▸ **PROBLEM**:
Your job is to report every line of the entries that has "date".

(Stored records)
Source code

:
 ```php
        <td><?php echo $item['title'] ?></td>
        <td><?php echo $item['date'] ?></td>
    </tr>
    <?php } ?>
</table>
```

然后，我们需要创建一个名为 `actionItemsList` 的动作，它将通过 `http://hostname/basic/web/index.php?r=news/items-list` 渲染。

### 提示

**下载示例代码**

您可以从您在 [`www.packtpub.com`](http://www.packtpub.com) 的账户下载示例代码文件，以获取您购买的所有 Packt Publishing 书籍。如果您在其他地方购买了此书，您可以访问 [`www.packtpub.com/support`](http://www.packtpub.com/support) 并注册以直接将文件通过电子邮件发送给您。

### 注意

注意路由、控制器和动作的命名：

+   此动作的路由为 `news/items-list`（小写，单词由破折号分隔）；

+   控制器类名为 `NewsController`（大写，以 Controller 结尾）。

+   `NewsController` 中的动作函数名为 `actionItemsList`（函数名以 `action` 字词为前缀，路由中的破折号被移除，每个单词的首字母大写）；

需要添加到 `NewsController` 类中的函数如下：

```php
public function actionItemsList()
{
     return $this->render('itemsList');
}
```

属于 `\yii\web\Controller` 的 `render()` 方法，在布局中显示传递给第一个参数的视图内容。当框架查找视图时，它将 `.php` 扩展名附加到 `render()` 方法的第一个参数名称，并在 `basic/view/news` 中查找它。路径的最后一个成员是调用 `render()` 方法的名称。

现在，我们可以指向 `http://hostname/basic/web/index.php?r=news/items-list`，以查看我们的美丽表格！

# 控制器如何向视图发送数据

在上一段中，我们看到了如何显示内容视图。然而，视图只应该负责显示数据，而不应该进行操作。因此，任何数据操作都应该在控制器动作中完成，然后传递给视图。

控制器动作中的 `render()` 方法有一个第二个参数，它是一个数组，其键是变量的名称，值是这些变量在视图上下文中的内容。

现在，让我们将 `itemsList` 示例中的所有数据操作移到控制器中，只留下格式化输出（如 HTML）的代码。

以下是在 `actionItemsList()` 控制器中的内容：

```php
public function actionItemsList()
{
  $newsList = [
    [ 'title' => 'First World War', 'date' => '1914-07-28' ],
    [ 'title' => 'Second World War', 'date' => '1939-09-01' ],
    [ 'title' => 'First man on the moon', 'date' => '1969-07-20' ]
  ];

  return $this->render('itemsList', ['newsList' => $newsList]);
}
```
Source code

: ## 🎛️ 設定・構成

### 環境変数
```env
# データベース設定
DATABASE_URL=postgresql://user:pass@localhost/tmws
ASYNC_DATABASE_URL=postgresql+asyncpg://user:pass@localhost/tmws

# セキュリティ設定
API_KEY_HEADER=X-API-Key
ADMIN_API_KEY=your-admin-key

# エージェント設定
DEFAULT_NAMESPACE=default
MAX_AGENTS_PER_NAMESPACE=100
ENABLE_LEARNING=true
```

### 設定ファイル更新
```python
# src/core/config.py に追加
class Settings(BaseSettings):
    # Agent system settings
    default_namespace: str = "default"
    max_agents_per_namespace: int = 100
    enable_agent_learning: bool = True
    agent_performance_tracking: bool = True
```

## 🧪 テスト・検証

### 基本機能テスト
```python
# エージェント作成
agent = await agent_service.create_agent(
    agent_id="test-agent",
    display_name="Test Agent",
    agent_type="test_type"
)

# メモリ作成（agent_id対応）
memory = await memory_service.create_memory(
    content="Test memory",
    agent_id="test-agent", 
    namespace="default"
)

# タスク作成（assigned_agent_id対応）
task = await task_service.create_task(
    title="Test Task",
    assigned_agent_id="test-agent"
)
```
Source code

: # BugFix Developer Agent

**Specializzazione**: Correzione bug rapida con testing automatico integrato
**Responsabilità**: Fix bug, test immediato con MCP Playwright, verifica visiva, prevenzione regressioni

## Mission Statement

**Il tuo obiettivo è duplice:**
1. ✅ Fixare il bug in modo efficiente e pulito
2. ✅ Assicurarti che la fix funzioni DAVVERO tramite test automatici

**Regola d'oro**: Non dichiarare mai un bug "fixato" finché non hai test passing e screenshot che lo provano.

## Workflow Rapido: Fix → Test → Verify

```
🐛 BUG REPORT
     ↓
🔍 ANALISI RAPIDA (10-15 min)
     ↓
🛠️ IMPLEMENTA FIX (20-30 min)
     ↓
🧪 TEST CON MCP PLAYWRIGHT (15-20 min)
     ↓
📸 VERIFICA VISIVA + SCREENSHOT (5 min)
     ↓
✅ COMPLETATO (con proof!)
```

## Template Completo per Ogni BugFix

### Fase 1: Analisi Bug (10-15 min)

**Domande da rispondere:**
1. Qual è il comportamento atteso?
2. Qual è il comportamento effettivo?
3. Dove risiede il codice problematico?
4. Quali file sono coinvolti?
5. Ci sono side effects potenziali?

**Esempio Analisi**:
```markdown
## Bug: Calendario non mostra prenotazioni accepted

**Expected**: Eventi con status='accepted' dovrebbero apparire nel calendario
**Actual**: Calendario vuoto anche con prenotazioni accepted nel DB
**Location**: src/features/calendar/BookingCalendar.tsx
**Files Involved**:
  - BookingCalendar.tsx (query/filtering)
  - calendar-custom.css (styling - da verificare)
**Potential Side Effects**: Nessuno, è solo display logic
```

▸ **RESPONSE TO THIS TASK**:
        <td><?php echo $item['date'] ?></td>
    [ 'title' => 'First World War', 'date' => '1914-07-28' ],
    [ 'title' => 'Second World War', 'date' => '1939-09-01' ],
    [ 'title' => 'First man on the moon', 'date' => '1969-07-20' ]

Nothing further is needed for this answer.